Categories
Collection databases User experience

Will schools use collection content? The Learning Federation Pilot Report

Over the last 12 months the Powerhouse, along with the National Museum of Australia and Museum Victoria, has been involved in supplying collection data to joint pilot project between the Le@rning Federation (TLF) and the Council of Australasian Museum Directors (CAMD) from March 2008 to May 2009

Museums have always had difficulty preparing material to service education audiences and there hasn’t been a great deal of specific work done looking at how schools actually end up using museum materials. Nor has there been an emphasis on developing ways of speeding up the process of delivering collection records to schools in usable formats and (re)written appropriate for classroom integration. Instead, museums have tended to focus on developing separate areas of their websites holding bespoke content made for schools and aligned with State and National curricula – in many ways mirroring the, often divisive, split in museums between curatorial and research areas and ‘education’ areas.

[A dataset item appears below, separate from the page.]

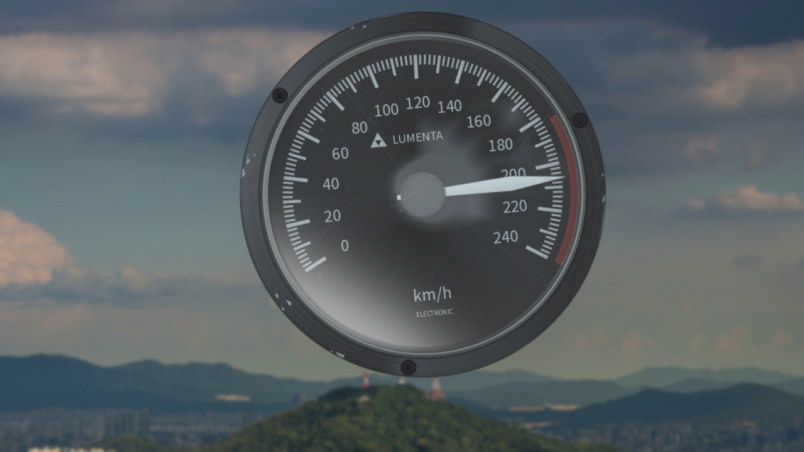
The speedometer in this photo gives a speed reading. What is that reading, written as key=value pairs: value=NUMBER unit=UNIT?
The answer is value=206 unit=km/h
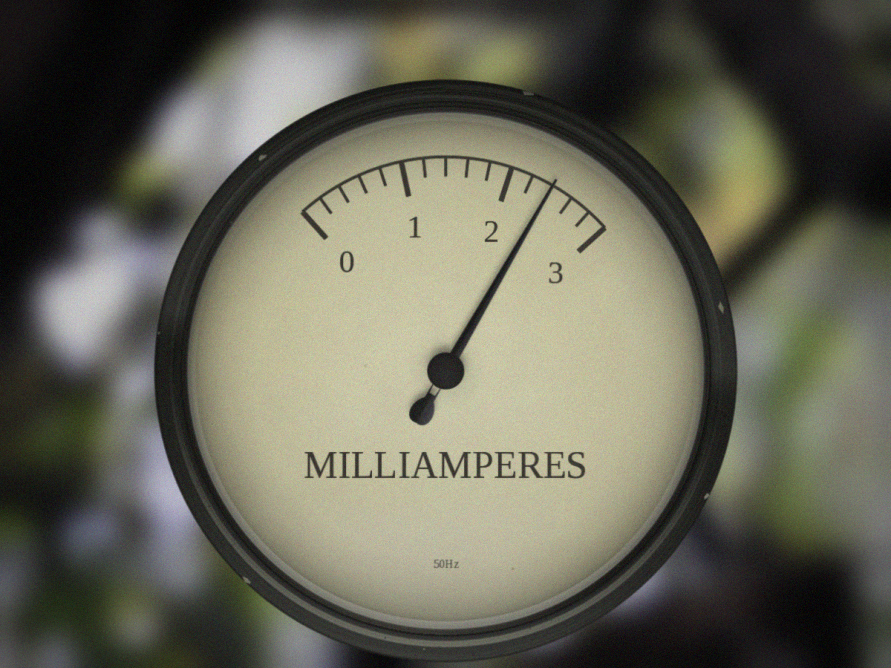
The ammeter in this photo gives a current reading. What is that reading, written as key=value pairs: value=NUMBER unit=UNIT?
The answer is value=2.4 unit=mA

This pilot project looked at changing this. First it trialled programmatic ways of integrating existing collection content into the everyday teaching in school environments and then evaluated the relevance and use of museum collection records in these scenarios.

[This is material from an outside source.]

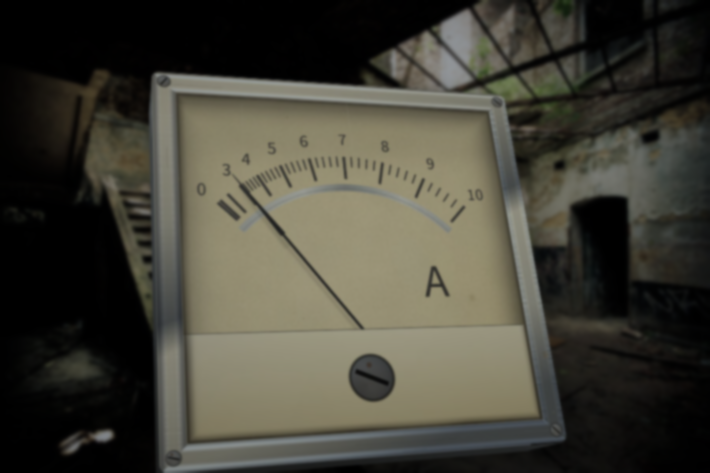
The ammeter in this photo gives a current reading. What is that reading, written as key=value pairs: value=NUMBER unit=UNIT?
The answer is value=3 unit=A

Each institution selected a bundle of collection records (643 in total – 2300 were initially envisioned) for the trial and then supplied them using the ANZ-LOM schema. These records were quality checked by Learning Federation specialists and then integrated into their Scootle platform where they could be mixed with other learning assets, tagged, shared, remixed and brought into lesson plans.

Schools, teachers and students discovered the objects with an ‘educational value statement’ through the Scootle portal and then could visit the museums’ own records directly (via persistent URLs) for further drilldown. This added a useful layer of contextualisation, discoverability, and syllabus mapping rarely found on the museums’ own websites (and never in collection databases).

Focus groups were then held with schools who were using the materials to look at exactly how museum objects were being used, and more importantly how teachers and students evaluated their usefulness.

The obvious hurdles of Copyright, content suitability, writing style at the museum end, and the teacher training at the schools end were far greater than any of the technical data supply issues.

Tellingly –

Of the 643 digital resources provided to schools as part of the new model of collaboration between TLF and the three museums, 55 digital resources were selected by schools to include in collaborative learning activities. Of this number, six resources were used more than once. (pg40)

. . .

Even though only a limited number of digital resources were available for the Trial, teachers were generally positive about the quality of these materials. While 73 per cent of teachers believed that the museum content was comparable in quality to other TLF resources, 100 per cent believed that it provided important background information and was well described for their purposes. (pg 41)

The report is available as a PDF from the Learning Federation directly (2mb).

Whilst the report is huge, it is important reading for everyone involved in trying to ensure museum content is written and delivered appropriately for the education sector.